Enregistrements issus d'une source de données
*-*-*

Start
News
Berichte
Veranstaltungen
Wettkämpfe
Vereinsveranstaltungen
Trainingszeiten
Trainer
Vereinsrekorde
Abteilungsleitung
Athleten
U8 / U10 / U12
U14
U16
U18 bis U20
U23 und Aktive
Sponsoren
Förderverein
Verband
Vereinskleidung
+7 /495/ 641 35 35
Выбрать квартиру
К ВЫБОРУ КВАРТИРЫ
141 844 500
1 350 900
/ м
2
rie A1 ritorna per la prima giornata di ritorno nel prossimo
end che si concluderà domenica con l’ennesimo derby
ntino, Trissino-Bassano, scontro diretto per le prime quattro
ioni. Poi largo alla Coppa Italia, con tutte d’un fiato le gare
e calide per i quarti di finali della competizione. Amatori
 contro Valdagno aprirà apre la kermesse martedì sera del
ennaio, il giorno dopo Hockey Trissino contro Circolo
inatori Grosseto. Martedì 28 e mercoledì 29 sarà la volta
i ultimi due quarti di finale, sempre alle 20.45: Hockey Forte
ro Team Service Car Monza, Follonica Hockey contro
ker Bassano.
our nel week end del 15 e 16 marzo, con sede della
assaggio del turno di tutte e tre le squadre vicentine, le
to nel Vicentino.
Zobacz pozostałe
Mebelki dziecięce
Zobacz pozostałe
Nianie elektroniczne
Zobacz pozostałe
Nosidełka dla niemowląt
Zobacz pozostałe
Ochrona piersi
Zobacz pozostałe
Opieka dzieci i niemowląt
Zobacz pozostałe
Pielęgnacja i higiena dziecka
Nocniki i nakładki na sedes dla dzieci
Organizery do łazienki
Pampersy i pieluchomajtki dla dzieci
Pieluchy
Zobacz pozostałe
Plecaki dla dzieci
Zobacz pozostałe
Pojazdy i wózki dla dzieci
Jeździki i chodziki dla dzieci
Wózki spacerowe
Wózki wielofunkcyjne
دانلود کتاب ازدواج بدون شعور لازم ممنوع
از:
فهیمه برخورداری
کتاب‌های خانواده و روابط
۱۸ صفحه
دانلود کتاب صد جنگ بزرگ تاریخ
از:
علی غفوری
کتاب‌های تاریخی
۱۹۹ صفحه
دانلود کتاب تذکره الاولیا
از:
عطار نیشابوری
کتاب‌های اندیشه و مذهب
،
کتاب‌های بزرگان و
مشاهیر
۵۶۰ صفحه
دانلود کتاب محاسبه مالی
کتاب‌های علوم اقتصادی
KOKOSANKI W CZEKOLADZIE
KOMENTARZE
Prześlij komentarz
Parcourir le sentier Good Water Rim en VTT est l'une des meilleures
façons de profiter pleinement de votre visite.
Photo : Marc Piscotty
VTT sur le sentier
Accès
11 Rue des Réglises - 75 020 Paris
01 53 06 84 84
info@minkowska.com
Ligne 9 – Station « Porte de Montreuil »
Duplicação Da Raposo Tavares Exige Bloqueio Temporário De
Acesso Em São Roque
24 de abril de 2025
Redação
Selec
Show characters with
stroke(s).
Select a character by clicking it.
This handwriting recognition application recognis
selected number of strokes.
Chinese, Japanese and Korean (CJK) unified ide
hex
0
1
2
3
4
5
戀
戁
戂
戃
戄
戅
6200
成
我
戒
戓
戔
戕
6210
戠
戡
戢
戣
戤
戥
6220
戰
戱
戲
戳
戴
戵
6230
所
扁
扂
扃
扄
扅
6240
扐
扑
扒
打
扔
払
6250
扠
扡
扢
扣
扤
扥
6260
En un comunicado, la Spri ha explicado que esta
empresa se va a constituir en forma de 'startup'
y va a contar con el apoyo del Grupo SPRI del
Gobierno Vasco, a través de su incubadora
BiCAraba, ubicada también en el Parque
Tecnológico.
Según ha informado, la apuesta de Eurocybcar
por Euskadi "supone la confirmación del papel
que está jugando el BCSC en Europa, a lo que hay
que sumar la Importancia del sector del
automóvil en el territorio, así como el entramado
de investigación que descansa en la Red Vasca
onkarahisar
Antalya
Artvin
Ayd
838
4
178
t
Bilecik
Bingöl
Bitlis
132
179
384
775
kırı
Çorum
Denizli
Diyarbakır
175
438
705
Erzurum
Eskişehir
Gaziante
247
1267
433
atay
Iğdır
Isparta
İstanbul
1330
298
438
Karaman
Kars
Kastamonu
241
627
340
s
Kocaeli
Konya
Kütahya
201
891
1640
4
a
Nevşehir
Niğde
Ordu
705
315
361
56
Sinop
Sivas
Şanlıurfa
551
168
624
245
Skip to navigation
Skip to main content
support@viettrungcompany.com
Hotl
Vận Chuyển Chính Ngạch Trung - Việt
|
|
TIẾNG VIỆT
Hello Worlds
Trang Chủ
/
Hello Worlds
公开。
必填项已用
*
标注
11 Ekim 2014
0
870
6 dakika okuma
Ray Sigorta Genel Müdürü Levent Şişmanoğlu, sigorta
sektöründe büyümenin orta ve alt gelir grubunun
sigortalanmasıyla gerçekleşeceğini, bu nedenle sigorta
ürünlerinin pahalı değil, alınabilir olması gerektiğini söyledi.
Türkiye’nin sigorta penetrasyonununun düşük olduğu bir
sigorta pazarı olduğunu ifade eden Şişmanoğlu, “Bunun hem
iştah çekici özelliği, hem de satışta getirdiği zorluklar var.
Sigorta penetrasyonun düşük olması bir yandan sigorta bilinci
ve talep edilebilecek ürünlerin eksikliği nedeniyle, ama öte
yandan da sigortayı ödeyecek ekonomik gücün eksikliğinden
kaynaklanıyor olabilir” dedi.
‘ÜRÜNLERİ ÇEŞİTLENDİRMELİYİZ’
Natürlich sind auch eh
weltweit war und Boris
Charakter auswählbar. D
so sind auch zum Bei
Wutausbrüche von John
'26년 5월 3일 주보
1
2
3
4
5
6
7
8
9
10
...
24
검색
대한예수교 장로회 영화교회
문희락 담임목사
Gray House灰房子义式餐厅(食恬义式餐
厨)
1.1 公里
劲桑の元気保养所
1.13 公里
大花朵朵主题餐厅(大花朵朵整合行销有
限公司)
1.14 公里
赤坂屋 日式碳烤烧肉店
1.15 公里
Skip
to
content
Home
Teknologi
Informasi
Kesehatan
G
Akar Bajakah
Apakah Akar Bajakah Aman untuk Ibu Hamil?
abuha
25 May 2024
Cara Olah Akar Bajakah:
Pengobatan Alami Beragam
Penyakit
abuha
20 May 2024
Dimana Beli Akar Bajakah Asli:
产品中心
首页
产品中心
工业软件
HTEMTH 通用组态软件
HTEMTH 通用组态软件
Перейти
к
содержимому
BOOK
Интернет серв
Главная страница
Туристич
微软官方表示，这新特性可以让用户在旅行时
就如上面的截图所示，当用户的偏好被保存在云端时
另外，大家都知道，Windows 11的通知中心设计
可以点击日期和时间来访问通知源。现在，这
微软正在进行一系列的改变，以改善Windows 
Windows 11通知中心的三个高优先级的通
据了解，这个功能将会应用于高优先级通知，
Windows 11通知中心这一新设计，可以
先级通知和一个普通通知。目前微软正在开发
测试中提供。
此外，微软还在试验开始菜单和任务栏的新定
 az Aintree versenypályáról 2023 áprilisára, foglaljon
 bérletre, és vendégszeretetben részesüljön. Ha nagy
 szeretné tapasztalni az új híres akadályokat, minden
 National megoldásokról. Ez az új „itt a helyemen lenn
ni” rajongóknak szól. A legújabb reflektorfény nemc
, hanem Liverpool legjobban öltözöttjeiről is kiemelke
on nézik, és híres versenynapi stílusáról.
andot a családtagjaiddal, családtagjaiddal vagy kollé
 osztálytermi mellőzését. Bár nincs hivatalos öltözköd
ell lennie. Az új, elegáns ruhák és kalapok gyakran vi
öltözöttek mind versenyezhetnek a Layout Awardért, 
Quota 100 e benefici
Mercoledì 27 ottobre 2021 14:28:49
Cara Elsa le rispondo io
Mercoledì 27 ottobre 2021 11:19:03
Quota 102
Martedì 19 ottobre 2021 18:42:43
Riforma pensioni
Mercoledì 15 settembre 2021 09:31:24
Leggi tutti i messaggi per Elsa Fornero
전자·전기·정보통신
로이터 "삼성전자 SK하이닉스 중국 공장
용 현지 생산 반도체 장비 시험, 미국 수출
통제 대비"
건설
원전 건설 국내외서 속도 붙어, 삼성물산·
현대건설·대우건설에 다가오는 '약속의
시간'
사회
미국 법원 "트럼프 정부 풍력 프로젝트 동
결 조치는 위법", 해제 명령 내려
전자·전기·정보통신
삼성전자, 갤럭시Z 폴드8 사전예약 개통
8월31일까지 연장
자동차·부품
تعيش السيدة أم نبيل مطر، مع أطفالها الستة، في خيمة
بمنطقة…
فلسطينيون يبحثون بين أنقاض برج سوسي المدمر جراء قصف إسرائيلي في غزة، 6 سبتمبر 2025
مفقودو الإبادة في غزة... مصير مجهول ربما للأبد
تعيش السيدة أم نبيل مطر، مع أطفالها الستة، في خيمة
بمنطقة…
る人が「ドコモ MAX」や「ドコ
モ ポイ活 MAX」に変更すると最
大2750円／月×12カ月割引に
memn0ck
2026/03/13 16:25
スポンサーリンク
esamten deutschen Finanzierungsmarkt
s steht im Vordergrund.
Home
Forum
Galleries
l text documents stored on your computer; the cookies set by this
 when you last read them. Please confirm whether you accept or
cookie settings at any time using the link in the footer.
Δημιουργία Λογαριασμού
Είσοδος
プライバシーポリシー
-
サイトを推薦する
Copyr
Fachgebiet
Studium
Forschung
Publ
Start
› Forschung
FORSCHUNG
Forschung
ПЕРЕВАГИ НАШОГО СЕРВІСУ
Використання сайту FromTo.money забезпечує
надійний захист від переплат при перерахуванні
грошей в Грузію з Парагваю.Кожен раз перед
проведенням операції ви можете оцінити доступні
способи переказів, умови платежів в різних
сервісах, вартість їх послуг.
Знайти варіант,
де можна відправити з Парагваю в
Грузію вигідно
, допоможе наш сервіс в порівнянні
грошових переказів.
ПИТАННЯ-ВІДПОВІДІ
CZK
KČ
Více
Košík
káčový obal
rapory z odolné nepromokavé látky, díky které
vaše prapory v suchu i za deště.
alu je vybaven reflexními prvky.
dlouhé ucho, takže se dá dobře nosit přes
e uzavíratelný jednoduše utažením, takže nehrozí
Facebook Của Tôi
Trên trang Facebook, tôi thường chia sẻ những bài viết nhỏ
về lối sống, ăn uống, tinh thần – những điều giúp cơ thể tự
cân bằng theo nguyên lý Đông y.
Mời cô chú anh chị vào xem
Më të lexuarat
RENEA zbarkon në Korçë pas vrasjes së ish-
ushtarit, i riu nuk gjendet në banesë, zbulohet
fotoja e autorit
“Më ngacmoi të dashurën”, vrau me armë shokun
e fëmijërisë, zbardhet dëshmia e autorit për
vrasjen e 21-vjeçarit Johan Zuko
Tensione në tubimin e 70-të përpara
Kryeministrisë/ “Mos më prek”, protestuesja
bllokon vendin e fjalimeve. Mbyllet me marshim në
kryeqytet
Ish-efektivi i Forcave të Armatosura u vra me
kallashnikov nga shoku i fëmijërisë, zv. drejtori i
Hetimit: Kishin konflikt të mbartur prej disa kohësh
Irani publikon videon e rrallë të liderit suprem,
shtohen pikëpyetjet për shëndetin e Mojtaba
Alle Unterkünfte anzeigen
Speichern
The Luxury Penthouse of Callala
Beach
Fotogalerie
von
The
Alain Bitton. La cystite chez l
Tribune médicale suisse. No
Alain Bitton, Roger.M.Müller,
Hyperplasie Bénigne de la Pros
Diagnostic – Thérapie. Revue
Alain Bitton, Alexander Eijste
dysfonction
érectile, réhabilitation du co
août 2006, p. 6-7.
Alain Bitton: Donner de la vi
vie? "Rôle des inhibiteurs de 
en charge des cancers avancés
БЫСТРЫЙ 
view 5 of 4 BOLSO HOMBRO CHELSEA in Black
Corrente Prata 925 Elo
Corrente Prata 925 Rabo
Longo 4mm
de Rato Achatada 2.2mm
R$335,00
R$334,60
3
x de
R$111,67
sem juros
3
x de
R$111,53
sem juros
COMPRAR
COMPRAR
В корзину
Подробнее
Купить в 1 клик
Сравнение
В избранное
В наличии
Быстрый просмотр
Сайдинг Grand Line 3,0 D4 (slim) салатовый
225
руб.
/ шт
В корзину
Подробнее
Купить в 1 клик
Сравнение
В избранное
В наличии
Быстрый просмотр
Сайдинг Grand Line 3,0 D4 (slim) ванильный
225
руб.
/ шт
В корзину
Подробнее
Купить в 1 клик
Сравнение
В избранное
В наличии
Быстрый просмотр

*-*-*

Mettez sous forme de liste numérotée les lignes du listing allant de son début jusqu'à la ligne contenant « Выбрать квартиру », celle-ci comprise, en omettant les lignes vides.

1. Start
2. News
3. Berichte
4. Veranstaltungen
5. Wettkämpfe
6. Vereinsveranstaltungen
7. Trainingszeiten
8. Trainer
9. Vereinsrekorde
10. Abteilungsleitung
11. Athleten
12. U8 / U10 / U12
13. U14
14. U16
15. U18 bis U20
16. U23 und Aktive
17. Sponsoren
18. Förderverein
19. Verband
20. Vereinskleidung
21. +7 /495/ 641 35 35
22. Выбрать квартиру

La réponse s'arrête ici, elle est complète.